GOAL OF THE EXERCISE:
Can you carry on the commentary on 2 Chronicles 28 below, picking up right after its last line?

EXERCISE TEXT:

2 Chronicles 28:7 “And Zichri, a mighty man of Ephraim, slew Maaseiah the king’s son, and Azrikam the governor of the house, and Elkanah [that was] next to the king.”
Who therefore must have escaped being burnt in the valley of Hinnom, or only was caused to pass through the fire there (2 Chron. 28:3).
“And Azrikam the governor of the house”: Steward or treasurer in the king’s house, in the same office as Shebna was (Isaiah 22:15).
“And Elkanah that was next to the king”: Prime minister of state.
2 Chronicles 28:8 “And the children of Israel carried away captive of their brethren two hundred thousand, women, sons, and daughters, and took also away much spoil from them, and brought the spoil to Samaria.”
Which was a very large and unusual number to be carried captive. But having made such a slaughter of the men, and the rest being intimidated thereby, it was the more easily done.
“And took away also much spoil from them”: Wealth and riches out of their cities, and even from Jerusalem. For by the preceding verse it seems as if they came there.
“And brought the spoils to Samaria”: Or rather “towards Samaria”, as some render the word; for they were not as yet come to it, nor did they bring it and their captives there (see 2 Chron. 9:15). “Samaria”: The capital city of the northern kingdom of Israel.
It appears that the mighty man of Israel, Zichri, caught the soldiers of Judah in battle with Syria and came and took their wives, sons and daughters captive back to Israel. This 200,000 were not soldiers, they were their families. Maaseiah would have been quite young had he been the son of Ahaz. Perhaps that is why the governor was killed also. He was probably in charge of the son. In fact, Elkanah, who would have been second in command, was caught and killed also. Elkanah was not Ahaz’s son. He was like his vice president. He was second in command of Judah.
2 Chronicles 28:9 “But a prophet of the LORD was there, whose name [was] Oded: and he went out before the host that came to Samaria, and said unto them, Behold, because the LORD God of your fathers was wroth with Judah, he hath delivered them into your hand, and ye have slain them in a rage [that] reacheth up unto heaven.”
“Oded”: An otherwise unknown prophet, with the same name as an earlier Oded (compare 15:1, 8). The prophet said that Israel had won the victory because God was judging Judah. But he protested the viciousness of the killing and the effort to enslave them (verse 10), and warned them of God’s wrath for such action (verse 11). Amazingly the apostate and hostile Israelites complied with the prophet’s warning (verses 12-15).
The tribe of Ephraim had always been jealous of Judah. They had taken advantage of a bad situation of Judah, and come in and taken what they wanted. This brave prophet Obed, told them that God caused this to happen to Judah in punishment for their sin of unfaithfulness. Israel had done this, not because it was the wishes of the LORD, but because they hated Judah. Their hate for their brothers had now reached to heaven and God would punish Israel also.
2 Chronicles 28:10 “And now ye purpose to keep under the children of Judah and Jerusalem for bondmen and bondwomen unto you: [but are there] not with you, even with you, sins against the LORD your God?”

SUPPLIED MATERIAL:
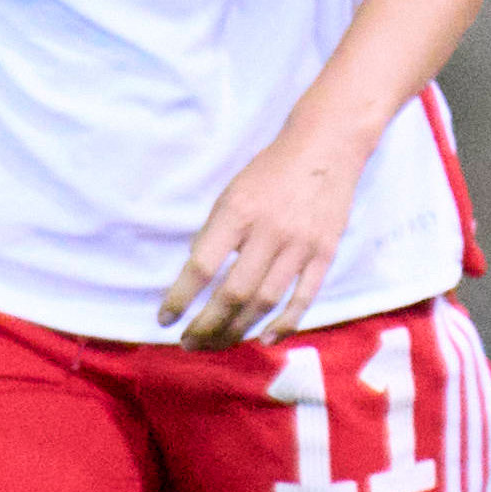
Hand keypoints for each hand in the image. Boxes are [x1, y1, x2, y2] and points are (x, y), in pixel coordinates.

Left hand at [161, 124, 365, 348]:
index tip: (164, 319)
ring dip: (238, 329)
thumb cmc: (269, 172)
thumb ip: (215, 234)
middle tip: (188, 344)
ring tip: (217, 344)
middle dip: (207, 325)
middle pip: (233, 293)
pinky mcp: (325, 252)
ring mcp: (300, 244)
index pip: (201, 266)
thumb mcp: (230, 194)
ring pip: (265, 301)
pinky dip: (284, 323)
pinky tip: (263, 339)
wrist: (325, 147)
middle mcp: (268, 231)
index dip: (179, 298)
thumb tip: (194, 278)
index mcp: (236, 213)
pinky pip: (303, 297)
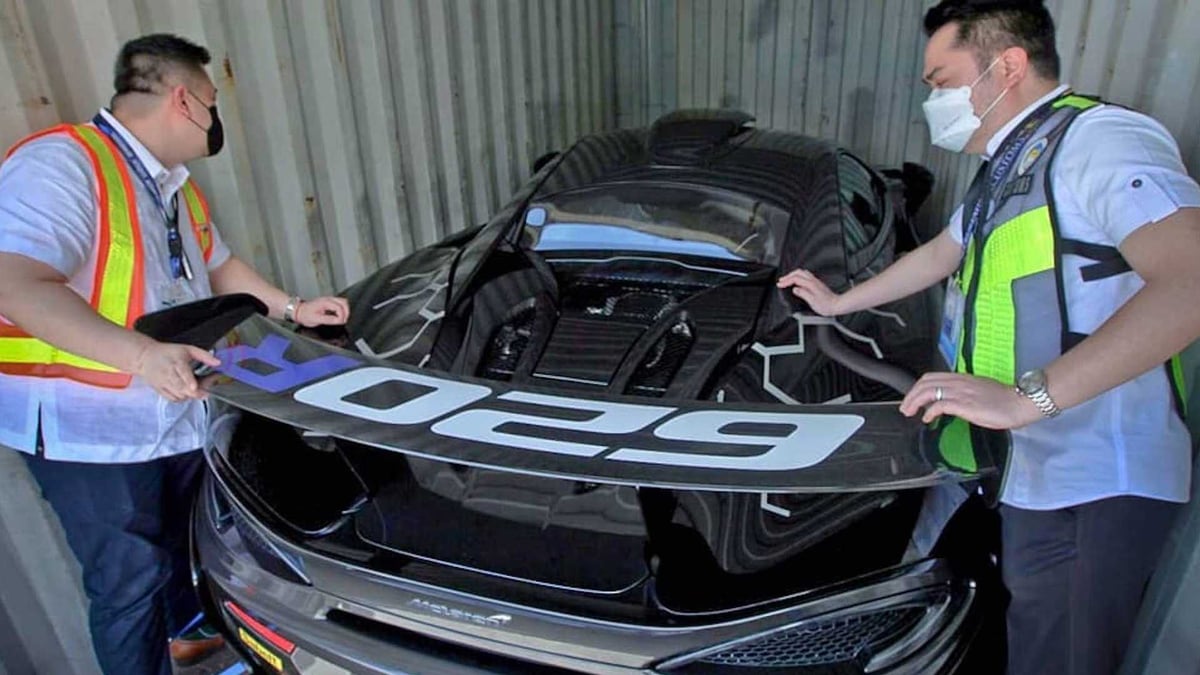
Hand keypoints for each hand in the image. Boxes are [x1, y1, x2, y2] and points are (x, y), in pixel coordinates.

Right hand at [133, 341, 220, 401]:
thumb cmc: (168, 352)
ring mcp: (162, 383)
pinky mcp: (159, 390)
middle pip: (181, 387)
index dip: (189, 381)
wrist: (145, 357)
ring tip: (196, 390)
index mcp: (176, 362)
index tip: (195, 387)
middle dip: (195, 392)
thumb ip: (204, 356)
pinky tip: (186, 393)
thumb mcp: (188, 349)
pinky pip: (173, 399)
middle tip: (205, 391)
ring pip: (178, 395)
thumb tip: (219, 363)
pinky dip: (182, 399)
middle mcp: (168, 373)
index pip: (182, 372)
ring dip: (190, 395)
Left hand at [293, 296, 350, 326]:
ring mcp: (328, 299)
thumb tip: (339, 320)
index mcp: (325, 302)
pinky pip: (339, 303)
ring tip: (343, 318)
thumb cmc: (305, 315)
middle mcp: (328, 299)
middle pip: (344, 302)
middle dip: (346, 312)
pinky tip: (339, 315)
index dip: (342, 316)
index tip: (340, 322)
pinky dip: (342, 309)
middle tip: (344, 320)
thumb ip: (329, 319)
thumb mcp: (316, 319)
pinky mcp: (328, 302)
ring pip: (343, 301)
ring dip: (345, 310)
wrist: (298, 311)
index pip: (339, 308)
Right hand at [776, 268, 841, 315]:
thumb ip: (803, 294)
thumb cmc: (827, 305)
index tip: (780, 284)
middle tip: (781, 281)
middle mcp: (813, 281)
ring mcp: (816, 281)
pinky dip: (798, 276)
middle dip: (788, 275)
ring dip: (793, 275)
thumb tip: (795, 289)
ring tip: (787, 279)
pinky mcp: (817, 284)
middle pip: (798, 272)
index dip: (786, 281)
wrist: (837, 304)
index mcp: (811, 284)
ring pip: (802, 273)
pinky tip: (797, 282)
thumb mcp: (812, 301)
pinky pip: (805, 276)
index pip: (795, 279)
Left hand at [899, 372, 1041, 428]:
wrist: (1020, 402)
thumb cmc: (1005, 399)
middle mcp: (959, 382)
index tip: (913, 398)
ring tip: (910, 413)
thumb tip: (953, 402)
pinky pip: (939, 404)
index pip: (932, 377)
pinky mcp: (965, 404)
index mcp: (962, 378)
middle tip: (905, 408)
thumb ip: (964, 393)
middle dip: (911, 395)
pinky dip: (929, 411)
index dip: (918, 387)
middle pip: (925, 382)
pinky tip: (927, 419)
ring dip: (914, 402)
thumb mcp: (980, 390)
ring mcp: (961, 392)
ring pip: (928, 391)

==

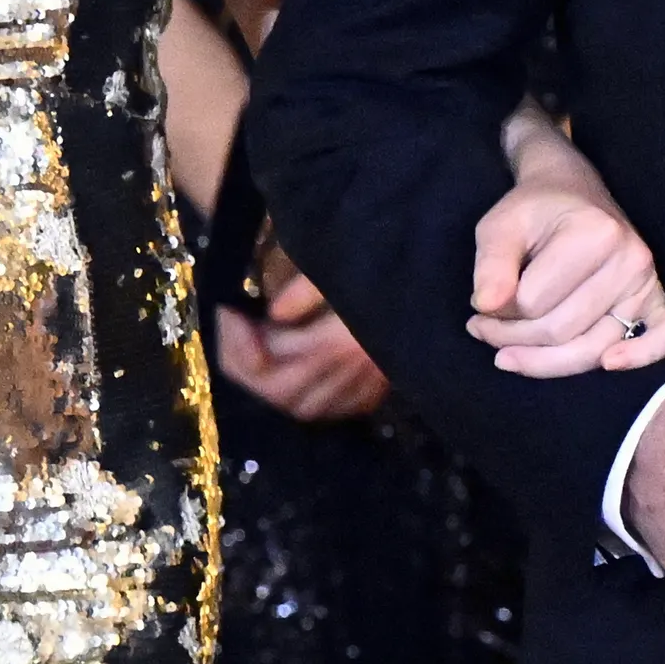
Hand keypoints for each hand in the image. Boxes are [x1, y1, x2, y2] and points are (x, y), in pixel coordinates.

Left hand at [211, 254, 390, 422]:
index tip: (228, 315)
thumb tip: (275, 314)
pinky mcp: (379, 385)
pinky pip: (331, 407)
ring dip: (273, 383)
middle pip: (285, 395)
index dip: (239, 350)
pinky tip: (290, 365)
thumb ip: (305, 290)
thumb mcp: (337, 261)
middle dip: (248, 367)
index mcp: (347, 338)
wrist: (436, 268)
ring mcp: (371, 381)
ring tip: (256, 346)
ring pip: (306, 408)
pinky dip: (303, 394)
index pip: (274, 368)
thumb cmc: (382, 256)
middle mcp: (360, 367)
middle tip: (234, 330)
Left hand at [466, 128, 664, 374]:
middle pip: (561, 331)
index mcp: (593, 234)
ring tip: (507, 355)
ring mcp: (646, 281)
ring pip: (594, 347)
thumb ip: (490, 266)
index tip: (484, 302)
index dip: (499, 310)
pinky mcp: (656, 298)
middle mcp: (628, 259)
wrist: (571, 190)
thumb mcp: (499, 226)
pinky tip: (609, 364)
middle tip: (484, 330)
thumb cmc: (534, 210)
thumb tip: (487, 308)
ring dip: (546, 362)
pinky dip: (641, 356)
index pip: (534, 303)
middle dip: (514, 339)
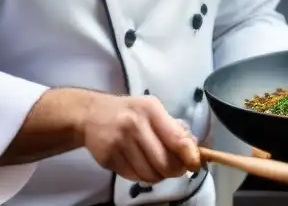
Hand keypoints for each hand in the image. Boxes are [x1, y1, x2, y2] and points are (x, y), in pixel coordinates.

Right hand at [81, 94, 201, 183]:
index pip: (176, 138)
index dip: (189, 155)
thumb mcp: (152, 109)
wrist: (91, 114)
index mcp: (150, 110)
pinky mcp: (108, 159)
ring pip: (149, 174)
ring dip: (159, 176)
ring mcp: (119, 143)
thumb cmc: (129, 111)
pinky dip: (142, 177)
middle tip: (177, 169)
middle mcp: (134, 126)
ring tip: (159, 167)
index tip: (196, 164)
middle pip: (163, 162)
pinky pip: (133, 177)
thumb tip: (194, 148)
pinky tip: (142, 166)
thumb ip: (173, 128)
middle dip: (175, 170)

ANSWER TO THE EXERCISE:
As seemed by taking and bringing captive such a number of them, contrary to the law (Lev. 25:39).
“But are there not with you, even with you, sins against the Lord your God?” For which they deserved to be chastised as well as their brethren the men of Judah. And might expect it, and especially if they used them in a barbarous manner, and contrary to the will of God.
We can see their error in the following Scripture.
Leviticus 25:46 “And ye shall take them as an inheritance for your children after you, to inherit [them for] a possession; they shall be your bondmen for ever: but over your brethren the children of Israel, ye shall not rule one over another with rigor.”
You may read of the punishment for this in (Deut. 28:68). Judah had been one of the twelve tribes of Israel. To take the wives and children of Judah as bond servants, would be a sin against God.
2 Chronicles 28:11 “Now hear me therefore, and deliver the captives again, which ye have taken captive of your brethren: for the fierce wrath of the LORD [is] upon you.”
And not only hear, but be obedient.
“And deliver the captives again, which ye have taken of your brethren”: Their women, sons and daughters, even all of them, the whole 200,000.
“For the fierce wrath of God is upon you”: Hangs over your heads, and will fall upon you, unless you do this.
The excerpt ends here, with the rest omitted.